Todo cambió nuevamente con la pandemia. La interrupción de la actividad económica por motivos sanitarios requirió diseñar e implementar programas macroeconómicos para promover la rápida recuperación. Y luego la aceleración de la inflación necesitó de políticas contractivas para detenerla. En la mayor parte del mundo, la macro volvió a estar de moda estos años.
En nuestro país la macro estaba en segundo plano. De hecho, era uno de los pocos pilares de competitividad en los que el país tenía una evaluación razonable antes de la pandemia, según el Foro Económico Mundial.
Todo cambió con la crisis de balanza de pagos que se materializó en 2023. La falta cada vez más notoria de dólares y la gradual ampliación de la brecha cambiaria ha puesto de manifiesto un agudo desequilibrio externo. Casi todos los economistas volvimos a acordarnos de la macro (y de su importancia).

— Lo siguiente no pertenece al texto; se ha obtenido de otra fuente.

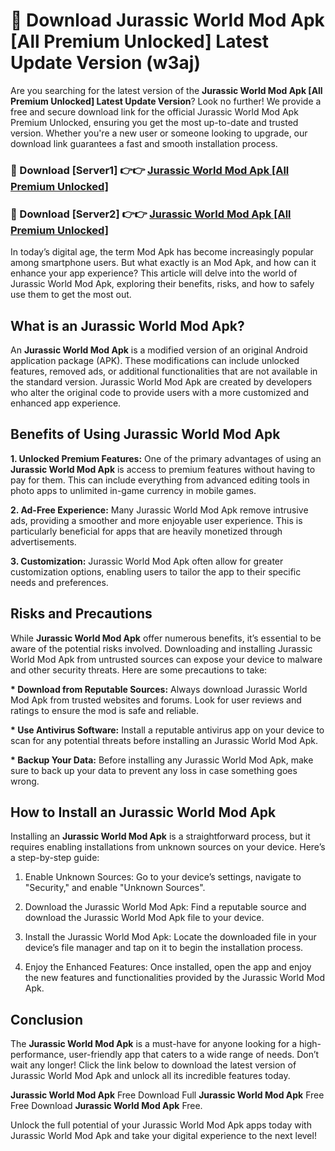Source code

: # 🤖 Download Jurassic World Mod Apk [All Premium Unlocked] Latest Update Version (w3aj)

Are you searching for the latest version of the <strong>Jurassic World Mod Apk [All Premium Unlocked] Latest Update Version</strong>? Look no further! We provide a free and secure download link for the official Jurassic World Mod Apk Premium Unlocked, ensuring you get the most up-to-date and trusted version. Whether you're a new user or someone looking to upgrade, our download link guarantees a fast and smooth installation process.


<h3>📌 Download [Server1] 👉👉 <a href="https://hapymods.com?title=Jurassic+World+Mod+Apk&ref=3B1">Jurassic World Mod Apk [All Premium Unlocked]</a></h3>

<h3>📌 Download [Server2] 👉👉 <a href="https://hapymods.com?title=Jurassic+World+Mod+Apk&ref=3B1">Jurassic World Mod Apk [All Premium Unlocked]</a></h3>


In today’s digital age, the term Mod Apk has become increasingly popular among smartphone users. But what exactly is an Mod Apk, and how can it enhance your app experience? This article will delve into the world of Jurassic World Mod Apk, exploring their benefits, risks, and how to safely use them to get the most out.


<h2>What is an Jurassic World Mod Apk?</h2>

An <strong>Jurassic World Mod Apk</strong> is a modified version of an original Android application package (APK). These modifications can include unlocked features, removed ads, or additional functionalities that are not available in the standard version. Jurassic World Mod Apk are created by developers who alter the original code to provide users with a more customized and enhanced app experience.


<h2>Benefits of Using Jurassic World Mod Apk</h2>

<strong> 1. Unlocked Premium Features:</strong> One of the primary advantages of using an <strong>Jurassic World Mod Apk</strong> is access to premium features without having to pay for them. This can include everything from advanced editing tools in photo apps to unlimited in-game currency in mobile games.

<strong> 2. Ad-Free Experience:</strong> Many Jurassic World Mod Apk remove intrusive ads, providing a smoother and more enjoyable user experience. This is particularly beneficial for apps that are heavily monetized through advertisements.

<strong> 3. Customization:</strong> Jurassic World Mod Apk often allow for greater customization options, enabling users to tailor the app to their specific needs and preferences.


<h2>Risks and Precautions</h2>

While <strong>Jurassic World Mod Apk</strong> offer numerous benefits, it’s essential to be aware of the potential risks involved. Downloading and installing Jurassic World Mod Apk from untrusted sources can expose your device to malware and other security threats. Here are some precautions to take:

<strong> * Download from Reputable Sources:</strong> Always download Jurassic World Mod Apk from trusted websites and forums. Look for user reviews and ratings to ensure the mod is safe and reliable.

<strong> * Use Antivirus Software:</strong> Install a reputable antivirus app on your device to scan for any potential threats before installing an Jurassic World Mod Apk.

<strong> * Backup Your Data:</strong> Before installing any Jurassic World Mod Apk, make sure to back up your data to prevent any loss in case something goes wrong.


<h2>How to Install an Jurassic World Mod Apk</h2>

Installing an <strong>Jurassic World Mod Apk</strong> is a straightforward process, but it requires enabling installations from unknown sources on your device. Here’s a step-by-step guide:

 1. Enable Unknown Sources: Go to your device’s settings, navigate to "Security," and enable "Unknown Sources".

 2. Download the Jurassic World Mod Apk: Find a reputable source and download the Jurassic World Mod Apk file to your device.

 3. Install the Jurassic World Mod Apk: Locate the downloaded file in your device’s file manager and tap on it to begin the installation process.

 4. Enjoy the Enhanced Features: Once installed, open the app and enjoy the new features and functionalities provided by the Jurassic World Mod Apk.


<h2><strong>Conclusion</strong></h2>

The <strong>Jurassic World Mod Apk</strong> is a must-have for anyone looking for a high-performance, user-friendly app that caters to a wide range of needs. Don’t wait any longer! Click the link below to download the latest version of Jurassic World Mod Apk and unlock all its incredible features today.

<strong>Jurassic World Mod Apk</strong> Free Download Full <strong>Jurassic World Mod Apk</strong> Free Free Download <strong>Jurassic World Mod Apk</strong> Free.

Unlock the full potential of your Jurassic World Mod Apk apps today with Jurassic World Mod Apk and take your digital experience to the next level!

En medio del torbellino de sucesos que hemos experimentado estos meses, me puse a analizar junto con mi equipo del Centro Boliviano de Economía (CEBEC) este tipo de eventos en el pasado.

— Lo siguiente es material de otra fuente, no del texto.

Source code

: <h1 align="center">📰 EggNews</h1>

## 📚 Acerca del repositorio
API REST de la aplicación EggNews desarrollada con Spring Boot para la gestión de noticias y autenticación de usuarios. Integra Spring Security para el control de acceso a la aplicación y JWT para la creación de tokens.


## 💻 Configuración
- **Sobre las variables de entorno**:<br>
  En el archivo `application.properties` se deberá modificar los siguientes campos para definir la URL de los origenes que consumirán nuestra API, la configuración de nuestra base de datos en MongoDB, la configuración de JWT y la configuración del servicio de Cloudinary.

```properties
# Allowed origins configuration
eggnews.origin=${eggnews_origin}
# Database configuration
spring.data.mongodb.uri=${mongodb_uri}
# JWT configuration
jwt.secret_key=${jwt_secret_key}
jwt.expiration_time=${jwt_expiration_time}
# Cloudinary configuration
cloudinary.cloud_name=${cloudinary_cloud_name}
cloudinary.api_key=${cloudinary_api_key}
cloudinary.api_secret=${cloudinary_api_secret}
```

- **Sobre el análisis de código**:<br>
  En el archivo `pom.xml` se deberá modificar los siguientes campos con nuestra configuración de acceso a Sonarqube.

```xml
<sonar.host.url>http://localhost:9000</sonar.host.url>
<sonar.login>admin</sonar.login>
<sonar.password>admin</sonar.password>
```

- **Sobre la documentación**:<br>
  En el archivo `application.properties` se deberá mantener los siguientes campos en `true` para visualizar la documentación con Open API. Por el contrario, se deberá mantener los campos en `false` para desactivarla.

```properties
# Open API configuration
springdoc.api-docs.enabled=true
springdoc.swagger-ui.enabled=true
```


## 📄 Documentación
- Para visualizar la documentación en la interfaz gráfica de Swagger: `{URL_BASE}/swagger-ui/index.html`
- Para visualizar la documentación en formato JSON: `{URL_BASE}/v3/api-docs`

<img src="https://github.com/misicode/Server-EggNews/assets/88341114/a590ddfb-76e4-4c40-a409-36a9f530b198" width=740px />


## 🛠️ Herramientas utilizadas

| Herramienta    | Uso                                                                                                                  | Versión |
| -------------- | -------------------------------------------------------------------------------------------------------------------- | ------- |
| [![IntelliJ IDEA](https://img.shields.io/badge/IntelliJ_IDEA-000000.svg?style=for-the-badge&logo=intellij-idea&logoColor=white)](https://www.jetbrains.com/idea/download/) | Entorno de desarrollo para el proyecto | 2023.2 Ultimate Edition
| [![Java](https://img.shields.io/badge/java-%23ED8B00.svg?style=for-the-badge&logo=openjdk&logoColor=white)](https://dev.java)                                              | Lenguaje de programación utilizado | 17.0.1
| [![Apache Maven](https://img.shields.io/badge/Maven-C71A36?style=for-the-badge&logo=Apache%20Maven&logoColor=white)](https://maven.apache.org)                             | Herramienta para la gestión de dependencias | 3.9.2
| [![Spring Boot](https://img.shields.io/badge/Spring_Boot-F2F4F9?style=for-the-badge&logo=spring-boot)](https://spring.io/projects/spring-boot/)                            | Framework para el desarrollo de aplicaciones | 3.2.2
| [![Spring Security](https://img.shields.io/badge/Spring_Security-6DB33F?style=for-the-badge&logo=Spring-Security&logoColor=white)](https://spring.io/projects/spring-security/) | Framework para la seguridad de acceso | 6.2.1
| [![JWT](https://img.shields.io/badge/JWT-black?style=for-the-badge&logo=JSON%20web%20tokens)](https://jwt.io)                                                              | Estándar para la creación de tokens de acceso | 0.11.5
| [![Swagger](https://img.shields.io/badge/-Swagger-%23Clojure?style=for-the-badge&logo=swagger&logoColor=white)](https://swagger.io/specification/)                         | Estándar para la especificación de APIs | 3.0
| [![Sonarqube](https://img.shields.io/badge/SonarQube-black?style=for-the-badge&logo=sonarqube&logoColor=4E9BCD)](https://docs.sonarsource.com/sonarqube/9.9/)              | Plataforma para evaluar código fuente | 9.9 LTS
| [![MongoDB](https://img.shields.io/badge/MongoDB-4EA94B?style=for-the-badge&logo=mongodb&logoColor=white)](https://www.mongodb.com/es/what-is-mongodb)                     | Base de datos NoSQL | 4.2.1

Y encontramos que nos está pasando lo mismo que a varios países les sucedió décadas atrás. El mercado paralelo, la brecha cambiaria e incluso las respuestas de las autoridades tienen una similitud asombrosa con crisis del pasado. En esos casos, el ajuste macroeconómico fue la vía necesaria de salida para superar estos escollos.
La solución a la crisis pasa por exportar más en términos netos; y para eso hay un precio clave que tendrá que modificarse, ya sea de hecho o de derecho. Es más, el mercado se descomprimiría si se permitiese transar libremente la moneda extranjera. A la par se debe encarar un efectivo plan de ajuste para la pronta solución.
Pero las crisis pueden ser más largas, como nos lo ha mostrado el caso de Argentina. Tanto así que Andrés Neumeyer, un destacado economista argentino, investigó con rigor académico por qué su país estuvo una década en crisis. A propósito, él será uno de los expositores principales de la Conferencia Boliviana de Desarrollo Económico en Tarija en noviembre próximo.
Desde CEBEC hemos orientado a todo tipo de empresas sobre la situación y sus causas, los probables escenarios futuros y las estrategias empresariales adecuadas. Pero cada interacción con empresas es cada vez más dolorosa en esta amarga venganza de la macro.
Como titula una balada de la banda de rock Cindirella “Uno no sabe lo que tiene hasta que lo pierde.”